# [Try it]
Can you transcribe all of the text in the material below word for word, leaving out the pictures?

Saved data entries:
Content starts

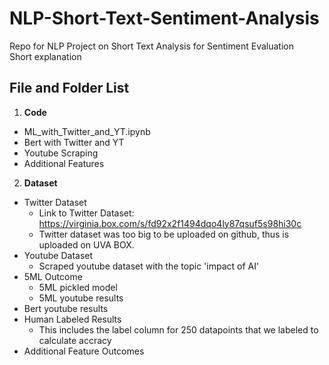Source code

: # NLP-Short-Text-Sentiment-Analysis

Repo for NLP Project on Short Text Analysis for Sentiment Evaluation\
Short explanation

## File and Folder List
1. **Code**
  - ML_with_Twitter_and_YT.ipynb
  - Bert with Twitter and YT
  - Youtube Scraping
  - Additional Features

2. **Dataset**
  - Twitter Dataset
    - Link to Twitter Dataset: https://virginia.box.com/s/fd92x2f1494dqo4ly87qsuf5s98hi30c
    - Twitter dataset was too big to be uploaded on github, thus is uploaded on UVA BOX.
  - Youtube Dataset
    - Scraped youtube dataset with the topic 'impact of AI'
  - 5ML Outcome
    - 5ML pickled model
    - 5ML youtube results
  - Bert youtube results
  - Human Labeled Results
    - This includes the label column for 250 datapoints that we labeled to calculate accracy
  - Additional Feature Outcomes
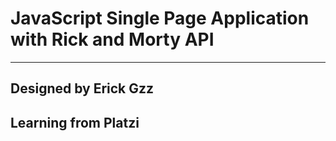 # JavaScript Single Page Application with Rick and Morty API
---
## Designed by Erick Gzz
## Learning from Platzi
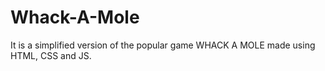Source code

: # Whack-A-Mole
It is a simplified version of the popular game WHACK A MOLE made using HTML, CSS and JS.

Content ends

# [Response to this exercise]
Source code

: # NLP-Short-Text-Sentiment-Analysis

Repo for NLP Project on Short Text Analysis for Sentiment Evaluation\
Short explanation

## File and Folder List
1. **Code**
  - ML_with_Twitter_and_YT.ipynb
  - Bert with Twitter and YT
  - Youtube Scraping
  - Additional Features

2. **Dataset**
  - Twitter Dataset
    - Link to Twitter Dataset: https://virginia.box.com/s/fd92x2f1494dqo4ly87qsuf5s98hi30c
    - Twitter dataset was too big to be uploaded on github, thus is uploaded on UVA BOX.
  - Youtube Dataset
    - Scraped youtube dataset with the topic 'impact of AI'
  - 5ML Outcome
    - 5ML pickled model
    - 5ML youtube results
  - Bert youtube results
  - Human Labeled Results
    - This includes the label column for 250 datapoints that we labeled to calculate accracy
  - Additional Feature Outcomes
 # JavaScript Single Page Application with Rick and Morty API
---
## Designed by Erick Gzz
## Learning from Platzi
Source code

: # Whack-A-Mole
It is a simplified version of the popular game WHACK A MOLE made using HTML, CSS and JS.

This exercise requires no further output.